DIRECTOR OF CULINARY AND FOOD & BEVERAGE OPERATIONS
In November 2019, Park Hyatt Washington, D.C. announced the appointment of Jean-Claude Plihon as the hotel’s new director of culinary and food & beverage operations.
Plihon oversees all culinary operations for the award-winning Blue Duck Tavern, 24-hour room service, and banquet operations of the landmark award-winning hotel, which is situated in the heart of the nation’s capital. Plihon joins the Park Hyatt Washington, D.C. team from Dallas where he served for 10 years as executive chef of the AAA four-diamond Grand Hyatt DFW. Under his leadership, Grand Hyatt DFW flourished, and Plihon was recently honored as 2019 Texas Chef Association’s Dallas Chef of the Year. He also earned the 2017 Hyatt Culinary Leader of the Year award and 2015 Hyatt Culinary Team of the Year accolade.
Before joining Hyatt, Plihon worked for Fairmont Hotels from 1997 to 2009, in leading culinary roles at international and domestic hotels in destinations like Egypt, Barbados, California and Kansas City. Prior to joining Fairmont Hotels, he cooked at popular Miami-area restaurants.
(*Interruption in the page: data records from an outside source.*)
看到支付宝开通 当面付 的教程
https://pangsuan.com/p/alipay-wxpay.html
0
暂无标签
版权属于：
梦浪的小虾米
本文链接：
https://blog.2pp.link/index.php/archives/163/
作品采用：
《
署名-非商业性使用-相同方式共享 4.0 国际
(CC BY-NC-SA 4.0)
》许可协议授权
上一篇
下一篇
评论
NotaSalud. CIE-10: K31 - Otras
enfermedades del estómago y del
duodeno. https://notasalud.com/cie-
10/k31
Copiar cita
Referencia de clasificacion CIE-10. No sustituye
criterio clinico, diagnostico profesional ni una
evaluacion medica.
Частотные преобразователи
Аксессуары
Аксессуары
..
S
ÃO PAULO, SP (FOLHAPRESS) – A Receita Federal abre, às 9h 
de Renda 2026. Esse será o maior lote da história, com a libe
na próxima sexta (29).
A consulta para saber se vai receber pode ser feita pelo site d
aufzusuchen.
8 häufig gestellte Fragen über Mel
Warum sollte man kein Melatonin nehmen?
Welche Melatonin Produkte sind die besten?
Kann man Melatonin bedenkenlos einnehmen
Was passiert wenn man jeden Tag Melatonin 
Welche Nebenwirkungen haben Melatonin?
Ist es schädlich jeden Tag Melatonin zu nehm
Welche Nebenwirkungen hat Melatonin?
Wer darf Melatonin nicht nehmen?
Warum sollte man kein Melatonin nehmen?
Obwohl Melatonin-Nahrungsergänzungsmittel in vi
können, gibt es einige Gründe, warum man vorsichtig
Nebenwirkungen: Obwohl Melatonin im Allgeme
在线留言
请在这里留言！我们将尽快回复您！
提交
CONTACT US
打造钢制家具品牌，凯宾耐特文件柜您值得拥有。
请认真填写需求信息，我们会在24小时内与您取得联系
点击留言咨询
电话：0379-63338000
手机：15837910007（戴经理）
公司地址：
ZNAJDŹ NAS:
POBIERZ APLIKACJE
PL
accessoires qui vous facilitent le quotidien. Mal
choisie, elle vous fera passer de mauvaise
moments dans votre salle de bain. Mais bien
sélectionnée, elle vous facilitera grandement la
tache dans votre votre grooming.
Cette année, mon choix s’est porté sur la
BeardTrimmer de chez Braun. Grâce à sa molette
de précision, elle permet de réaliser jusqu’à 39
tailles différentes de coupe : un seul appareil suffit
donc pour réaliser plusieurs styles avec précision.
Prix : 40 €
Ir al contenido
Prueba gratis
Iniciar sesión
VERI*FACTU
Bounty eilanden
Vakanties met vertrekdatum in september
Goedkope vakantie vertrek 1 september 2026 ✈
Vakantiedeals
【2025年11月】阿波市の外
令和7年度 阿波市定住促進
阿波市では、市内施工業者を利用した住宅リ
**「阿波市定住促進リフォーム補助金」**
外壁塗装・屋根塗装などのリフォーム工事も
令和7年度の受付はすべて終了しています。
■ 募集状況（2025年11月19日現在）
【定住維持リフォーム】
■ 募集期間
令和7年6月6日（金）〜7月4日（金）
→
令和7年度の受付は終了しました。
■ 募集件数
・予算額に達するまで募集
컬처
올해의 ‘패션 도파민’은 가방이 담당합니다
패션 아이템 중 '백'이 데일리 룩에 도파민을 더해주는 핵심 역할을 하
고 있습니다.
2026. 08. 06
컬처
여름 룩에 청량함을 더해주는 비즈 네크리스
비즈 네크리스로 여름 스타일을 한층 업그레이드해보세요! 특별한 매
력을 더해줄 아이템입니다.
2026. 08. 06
A native of Bretagne, France, Plihon’s first job in the hospitality industry was serving as an apprentice at the Hotel Beaurivage in Savoie, France. His career also includes experience working in Michelin starred restaurants. Jean-Claude attended Culinary School of Chambery and later continued his culinary studies with Cornell University and the Culinary Enrichment and Innovation Program with the Culinary Institute of America. Plihon and his family enjoy traveling to explore culture and diverse culinary scenes. He also is relishes being outdoors, pursuing photography and is a fan of soccer.